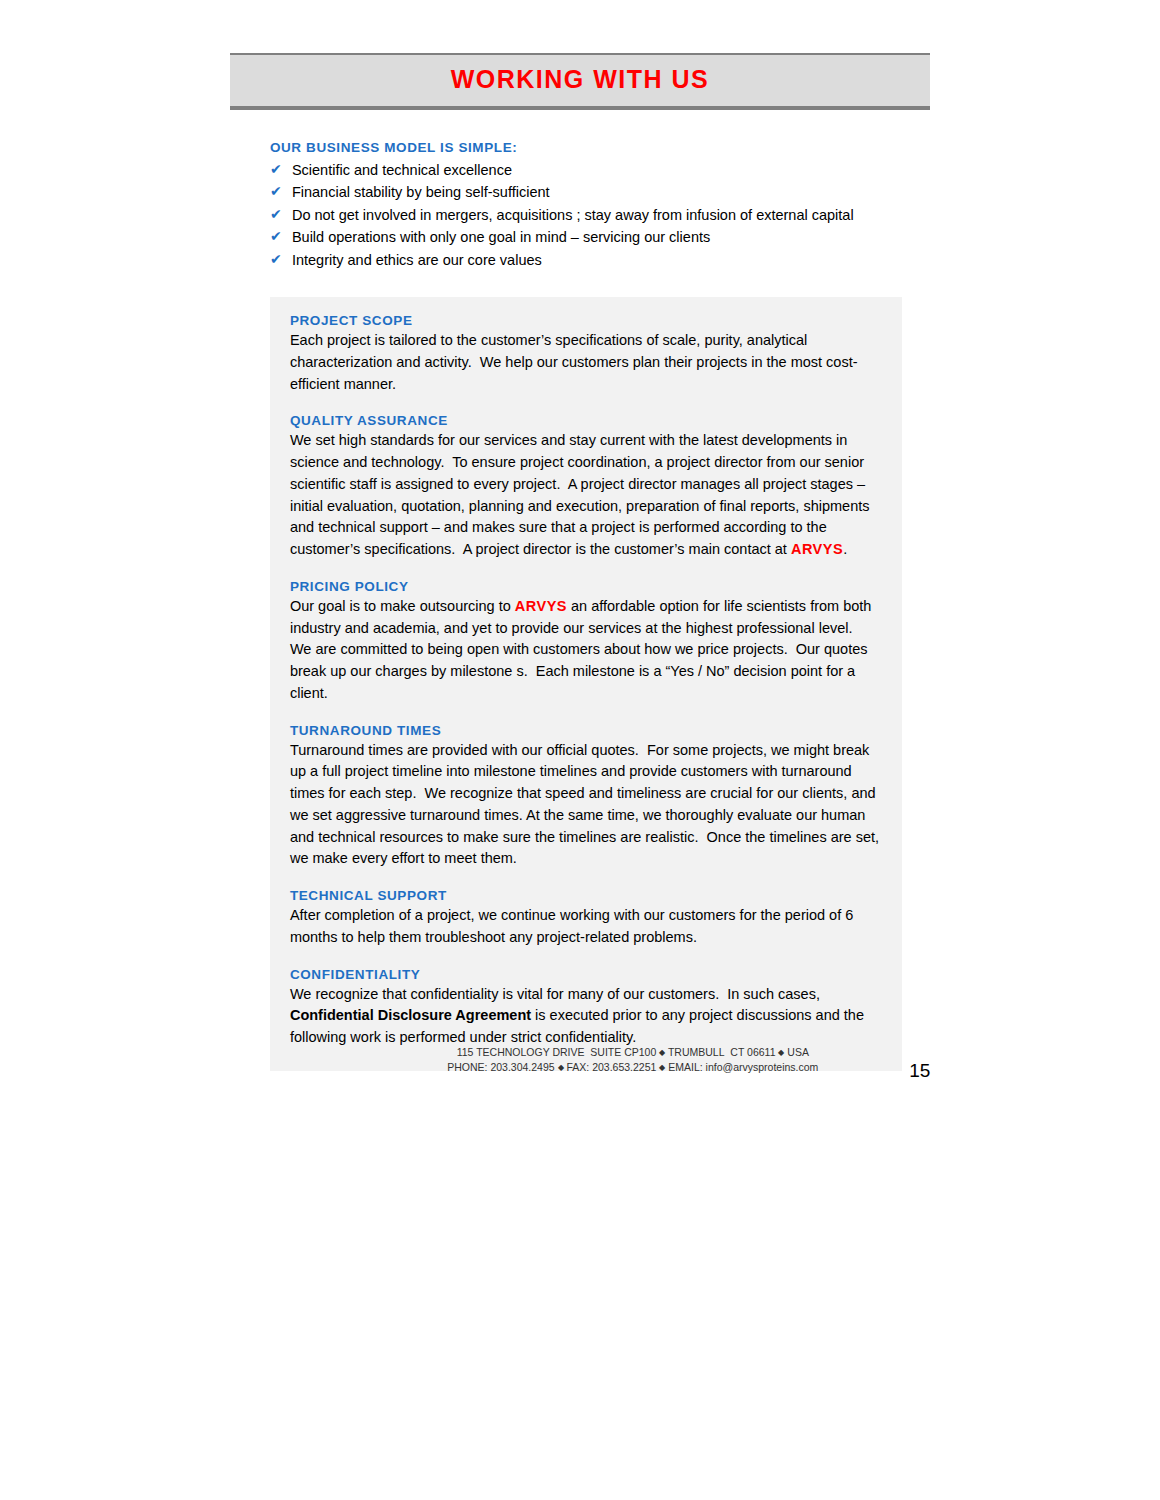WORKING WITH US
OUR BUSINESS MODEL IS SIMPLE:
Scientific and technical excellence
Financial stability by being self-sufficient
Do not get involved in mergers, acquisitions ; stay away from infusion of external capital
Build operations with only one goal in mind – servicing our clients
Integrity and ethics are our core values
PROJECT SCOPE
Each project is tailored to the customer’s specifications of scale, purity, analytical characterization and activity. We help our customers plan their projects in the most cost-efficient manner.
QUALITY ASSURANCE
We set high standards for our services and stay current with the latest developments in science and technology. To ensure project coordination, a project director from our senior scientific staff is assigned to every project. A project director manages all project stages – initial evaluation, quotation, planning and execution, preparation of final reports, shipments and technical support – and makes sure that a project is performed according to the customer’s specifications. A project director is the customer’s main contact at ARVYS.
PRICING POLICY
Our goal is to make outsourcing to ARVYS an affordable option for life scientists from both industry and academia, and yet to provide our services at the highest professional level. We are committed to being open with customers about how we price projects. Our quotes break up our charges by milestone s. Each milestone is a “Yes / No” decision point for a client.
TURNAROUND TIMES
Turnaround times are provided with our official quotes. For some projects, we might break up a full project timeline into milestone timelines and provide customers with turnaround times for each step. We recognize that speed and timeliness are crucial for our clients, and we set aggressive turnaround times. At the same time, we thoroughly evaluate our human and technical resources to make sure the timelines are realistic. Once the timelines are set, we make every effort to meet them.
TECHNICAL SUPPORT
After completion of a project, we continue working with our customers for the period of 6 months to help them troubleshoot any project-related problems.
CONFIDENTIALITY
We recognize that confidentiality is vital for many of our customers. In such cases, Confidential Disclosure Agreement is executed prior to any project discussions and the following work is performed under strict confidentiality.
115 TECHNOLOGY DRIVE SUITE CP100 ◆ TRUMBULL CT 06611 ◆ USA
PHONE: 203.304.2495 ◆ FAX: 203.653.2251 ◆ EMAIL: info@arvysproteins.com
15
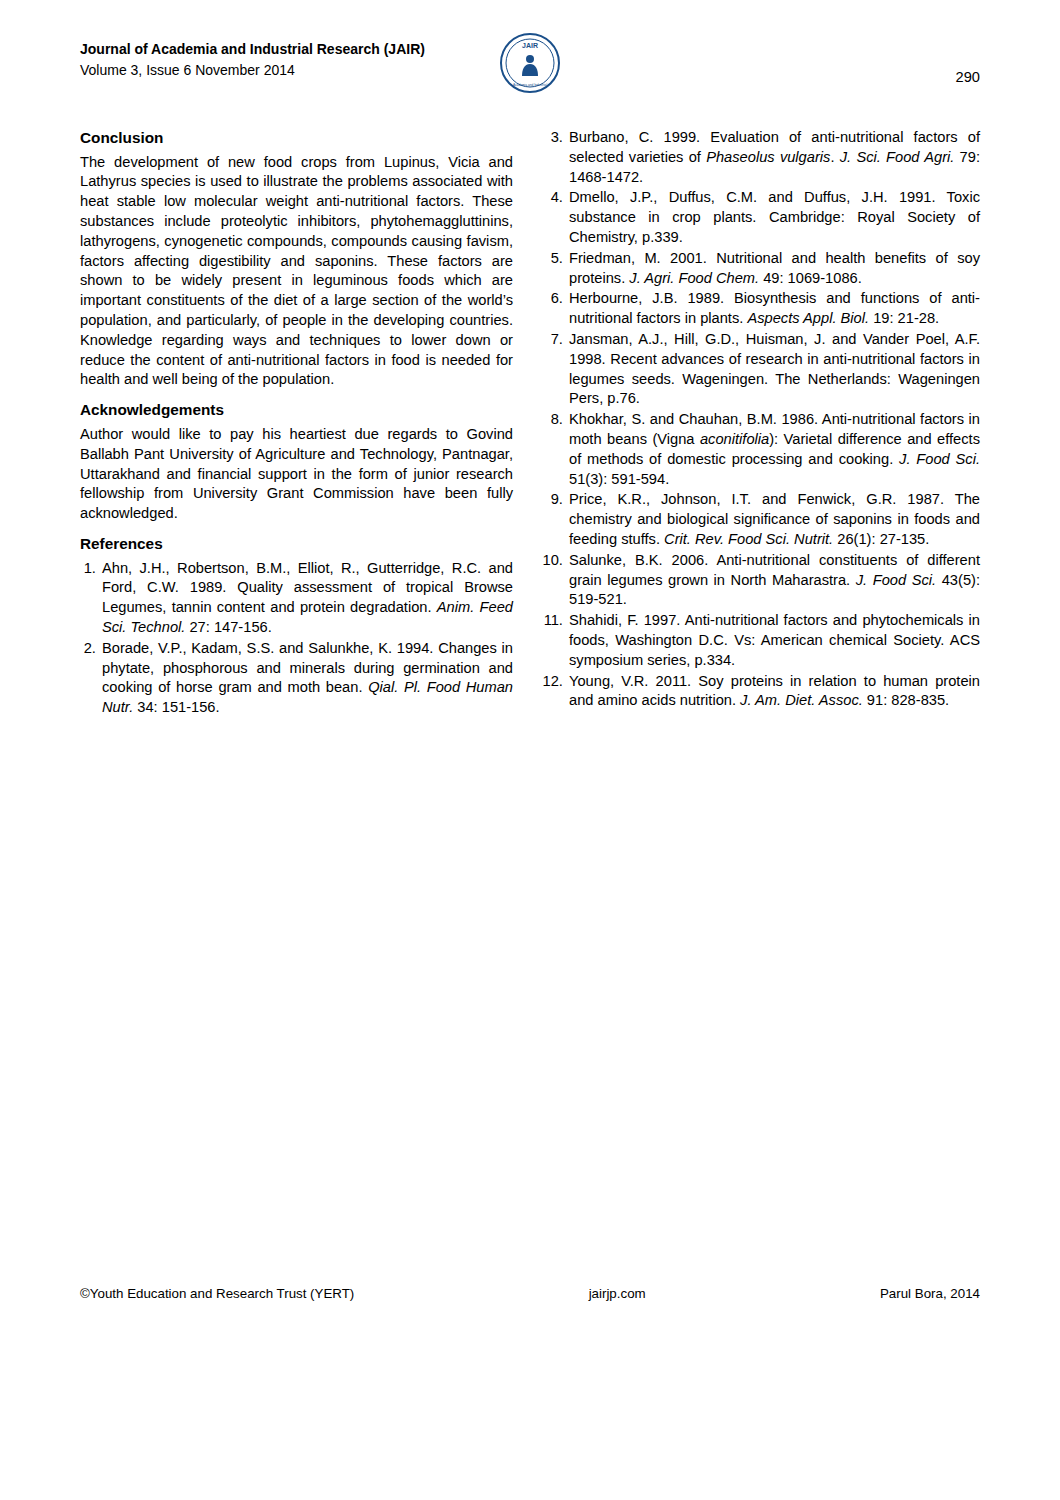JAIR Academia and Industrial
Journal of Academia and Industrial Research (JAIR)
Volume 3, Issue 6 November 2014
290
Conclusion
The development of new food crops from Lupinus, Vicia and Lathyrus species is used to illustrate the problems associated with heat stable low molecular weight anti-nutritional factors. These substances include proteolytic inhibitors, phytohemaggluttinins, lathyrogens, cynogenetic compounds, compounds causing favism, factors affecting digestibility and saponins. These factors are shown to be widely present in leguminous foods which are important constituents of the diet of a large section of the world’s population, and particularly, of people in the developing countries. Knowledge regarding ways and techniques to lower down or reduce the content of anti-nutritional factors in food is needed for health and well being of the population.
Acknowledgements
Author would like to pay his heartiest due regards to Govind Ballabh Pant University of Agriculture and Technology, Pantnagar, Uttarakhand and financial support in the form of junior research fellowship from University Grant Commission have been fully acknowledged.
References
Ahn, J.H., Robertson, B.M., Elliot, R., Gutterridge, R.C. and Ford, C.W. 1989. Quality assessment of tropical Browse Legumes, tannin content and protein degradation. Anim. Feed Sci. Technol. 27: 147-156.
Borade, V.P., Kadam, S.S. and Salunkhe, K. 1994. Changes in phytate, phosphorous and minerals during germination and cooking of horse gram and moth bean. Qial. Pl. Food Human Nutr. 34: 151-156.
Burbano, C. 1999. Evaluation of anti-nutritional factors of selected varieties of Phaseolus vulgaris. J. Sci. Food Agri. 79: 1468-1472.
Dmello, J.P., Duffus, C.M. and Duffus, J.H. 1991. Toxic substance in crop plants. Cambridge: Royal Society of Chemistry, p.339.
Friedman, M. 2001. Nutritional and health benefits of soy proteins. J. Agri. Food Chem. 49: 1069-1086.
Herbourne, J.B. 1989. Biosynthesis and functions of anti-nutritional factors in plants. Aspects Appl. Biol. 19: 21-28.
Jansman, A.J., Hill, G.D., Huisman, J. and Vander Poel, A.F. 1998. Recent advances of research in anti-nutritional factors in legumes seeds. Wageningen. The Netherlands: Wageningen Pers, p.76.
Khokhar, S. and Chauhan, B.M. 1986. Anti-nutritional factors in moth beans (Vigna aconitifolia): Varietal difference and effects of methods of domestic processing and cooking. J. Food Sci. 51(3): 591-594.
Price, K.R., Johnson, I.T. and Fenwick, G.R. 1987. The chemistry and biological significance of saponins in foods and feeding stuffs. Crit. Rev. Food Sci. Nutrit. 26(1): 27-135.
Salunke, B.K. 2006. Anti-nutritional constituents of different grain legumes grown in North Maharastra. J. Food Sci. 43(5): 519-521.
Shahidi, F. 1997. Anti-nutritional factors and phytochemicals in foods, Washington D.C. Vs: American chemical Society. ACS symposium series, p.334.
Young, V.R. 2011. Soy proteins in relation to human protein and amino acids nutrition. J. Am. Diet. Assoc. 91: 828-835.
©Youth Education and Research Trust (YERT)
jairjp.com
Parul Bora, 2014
........
Copy back, word for word, every line between the top of the material above and the line that contains "PRICING POLICY", both included, without any pictures.

WORKING WITH US
OUR BUSINESS MODEL IS SIMPLE:
Scientific and technical excellence
Financial stability by being self-sufficient
Do not get involved in mergers, acquisitions ; stay away from infusion of external capital
Build operations with only one goal in mind – servicing our clients
Integrity and ethics are our core values
PROJECT SCOPE
Each project is tailored to the customer’s specifications of scale, purity, analytical characterization and activity. We help our customers plan their projects in the most cost-efficient manner.
QUALITY ASSURANCE
We set high standards for our services and stay current with the latest developments in science and technology. To ensure project coordination, a project director from our senior scientific staff is assigned to every project. A project director manages all project stages – initial evaluation, quotation, planning and execution, preparation of final reports, shipments and technical support – and makes sure that a project is performed according to the customer’s specifications. A project director is the customer’s main contact at ARVYS.
PRICING POLICY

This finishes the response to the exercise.